Quels métiers restent à l'abri des progrès de l'intelligence artificielle ?

L’intelligence artificielle et l’évolution des métiers : entre opportunités et risques

Quels métiers restent à l’abri des progrès de l’intelligence artificielle ?

  • L'intelligence artificielle transforme tous les métiers, y compris ceux considérés comme résistants à l'automatisation.
  • Le Financial Times souligne que même les jardiniers sont impactés par les robots désherbeurs et les systèmes d'arrosage intelligent.
  • L'automatisation peut enrichir certains emplois comme celui des comptables, en les libérant des tâches répétitives pour des analyses stratégiques.
  • La réflexion actuelle doit dépasser la capacité technique de l'IA et identifier si ces innovations amenuisent la valeur ajoutée des postes.

À mesure que l’intelligence artificielle (IA) progresse, elle transforme un vaste éventail de métiers, y compris ceux qui semblaient jusqu’à présent intouchables. Du jardinier au comptable, aucun emploi n’échappe vraiment à cette révolution technologique. Le véritable défi consiste à évaluer comment ces outils influencent la qualité du travail.

Le Financial Times évoque cette problématique en soulignant que même le métier de jardinier, précédemment considéré comme le plus résistant face à l’automatisation selon Martin Wolf, éditorialiste économique du journal britannique, est désormais impacté par les innovations comme les robots désherbeurs, les systèmes d’arrosage intelligent, ou encore les épouvantails laser. Bien que ces avancées puissent changer la nature de leur travail, il demeure essentiel de réaliser qu’un emploi englobe une série d’activités complexes prédisposant à l’automatisation.

Un vieux débat

Cette discussion n’est pas nouvelle. Elle rappelle les soulèvements luddites du XIXe siècle lorsque des ouvriers du textile ont perdu leur place face aux machines capables d’effectuer des tâches qualifiées. Dans ce contexte contemporain, deux cas illustrent l’impact contrasté de l’automatisation :

L’arrivée du tableur numérique dans les années 1980 a libéré les comptables des travaux répétitifs pour leur permettre de se concentrer sur des analyses stratégiques.

À contrario, le dispositif audio « Jennifer unit » a simplifié considérablement le travail d’inventaire pour les préparateurs de commandes en réduisant leurs tâches à un ensemble d’instructions automatisées.

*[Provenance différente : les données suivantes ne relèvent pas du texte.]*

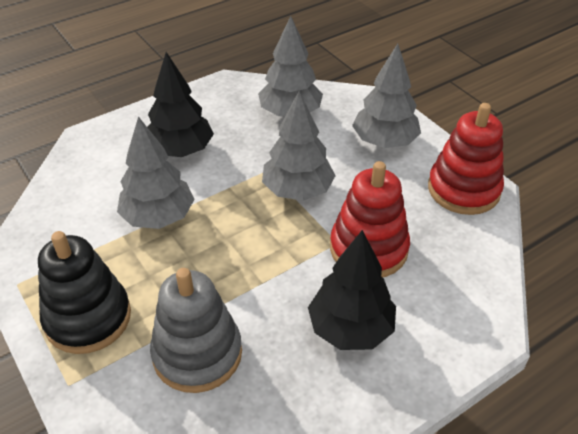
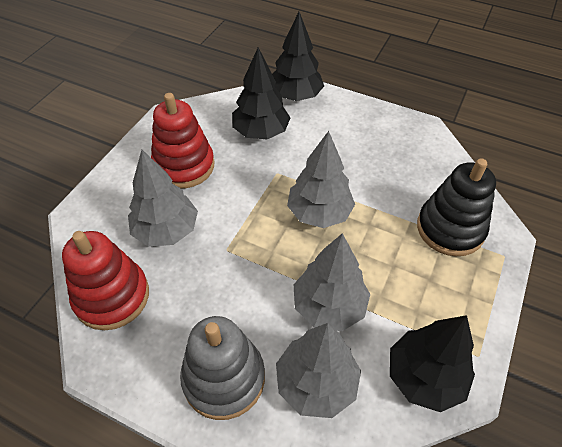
black tree: 2 -> 3

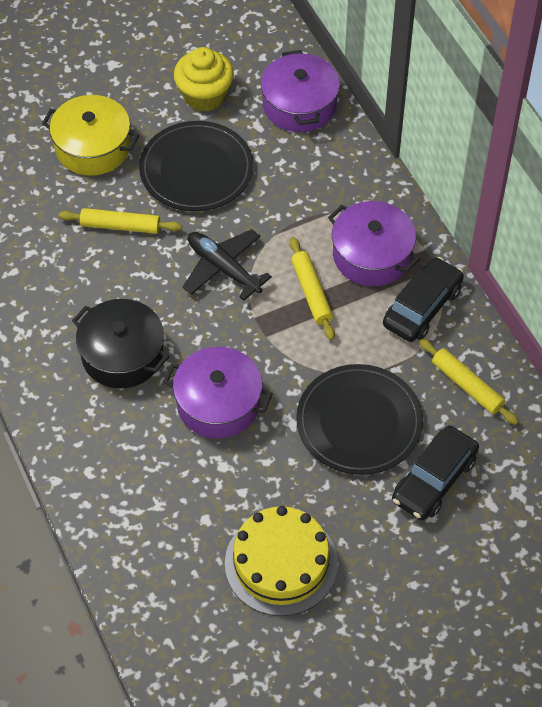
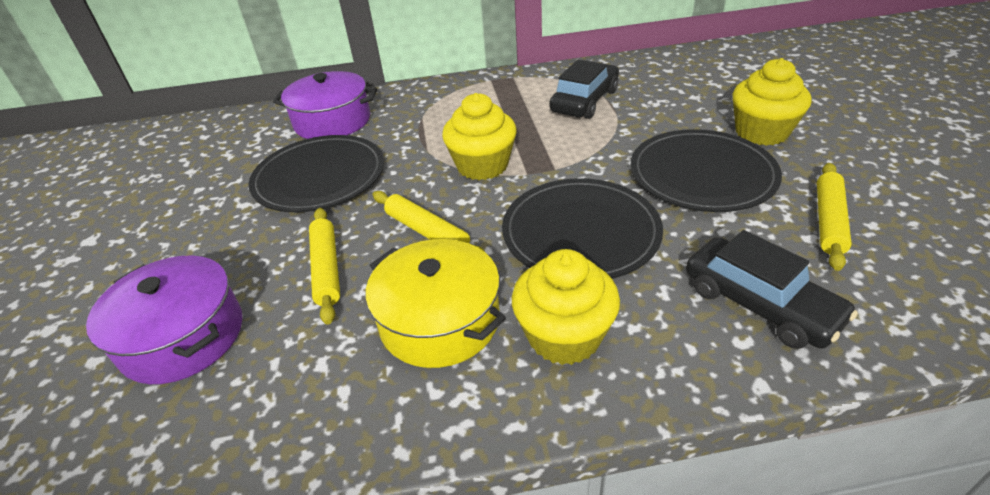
black plane: 1 -> 0
black plate: 2 -> 3
black pot: 1 -> 0
purple pot: 3 -> 2
yellow cake: 1 -> 0
yellow cupcake: 1 -> 3

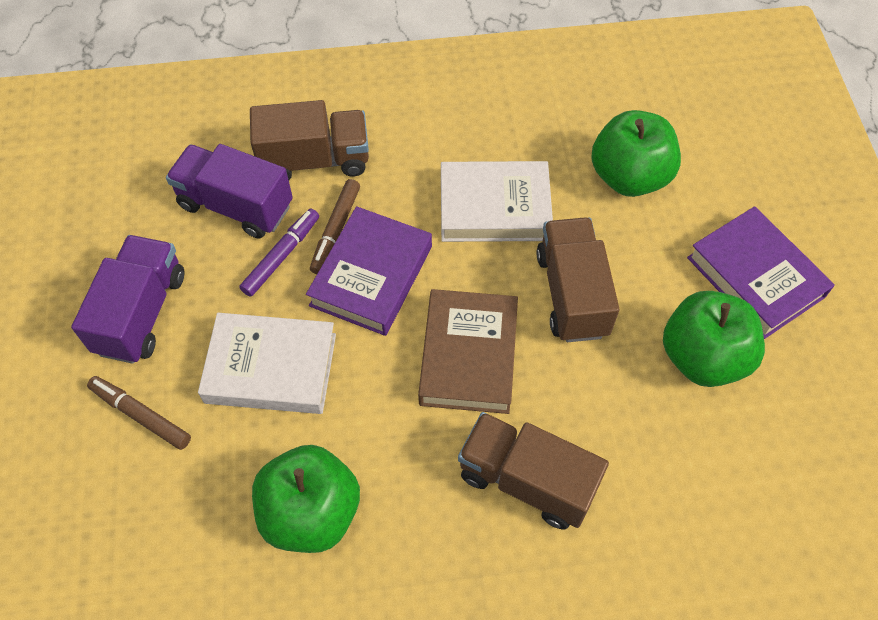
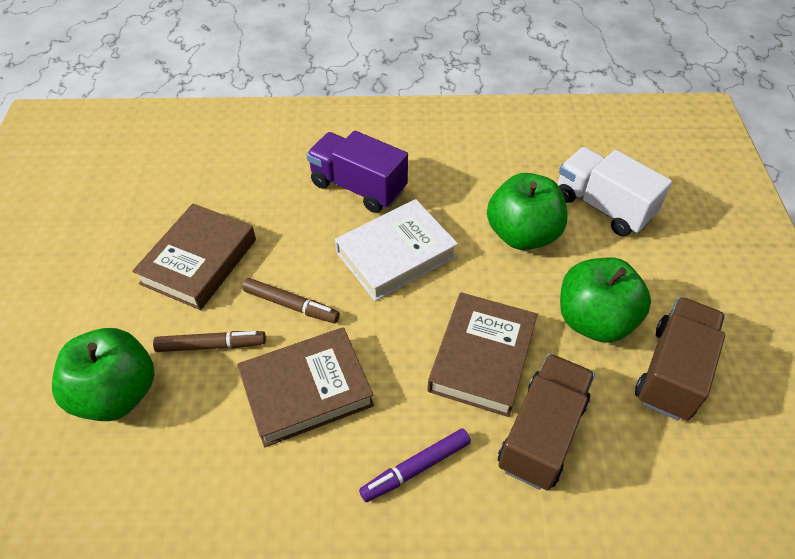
brown book: 1 -> 3
brown truck: 3 -> 2
purple book: 2 -> 0
purple truck: 2 -> 1
white book: 2 -> 1
white truck: 0 -> 1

Comment aborder la question pour son métier ?

Une étude récente menée par David Autor et Neil Thompson au MIT explore pourquoi certains emplois s’enrichissent tandis que d’autres s’appauvrissent sous l’effet de l’automatisation. Alors que certaines tâches disparaissent, cela ne laisse jamais le reste du poste inchangé. Pour exemple :

Les magasiniers ont vu leurs tâches routinières automatisées sans amélioration significative dans leurs qualifications.

En revanche, pour les comptables, la suppression des tâches basiques a enrichi leur rôle avec davantage de complexité stratégique.

La réflexion actuelle doit donc dépasser la seule capacité technique de réalisation d’une tâche par une IA ; il s’agit également d’identifier si ces innovations vont finalement amenuiser la valeur ajoutée des postes concernés.

Que veut-on confier à l’IA ?

L’IA générative présente aussi ses avantages. Elle peut faciliter le brainstorming en produisant rapidement une multitude d’idées innovantes qui pourraient ne pas germer chez un expert humain lui-même plongé dans son quotidien administratif chargé.

Cependant, cet aspect positif trouve parfois ses limites professionnelles où chaque moment créatif devient essentiel face à une routine administrative pesante. Si ces instants inventifs sont sacrifiés au profit de mécanisations excessives, alors c’est tout un sens et intérêt professionnel qui risque de se dérober pour bon nombre d’employés.

Pour illustrer cette complexité, on revient au cas du jardinier dont le quotidien pourrait être altéré non seulement par des services robotiques mais aussi par la nécessité croissante d’interagir efficacement avec des clients souvent plus modernes. Cela pose alors la question sous-jacente : quel équilibre souhaitons-nous établir entre technologies et humanité sur nos lieux professionnels ?

Les enjeux ici dépassent largement ceux liés à une simple contestation technologique ; ils touchent également aux valeurs humaines et sociales – décider collectivement quelles responsabilités nous sommes prêts à quitter entre mains robotisées est devenu primordial si nous voulons préserver ce qui fait la richesse et dynamique humaine au travail.

Journaliste spécialisé dans l’actualité, je combine dix ans d’expérience en rédaction avec une curiosité constante pour la société et l’innovation. Marié et passionné de randonnée, j’aime partager une information claire, fiable et accessible à tous.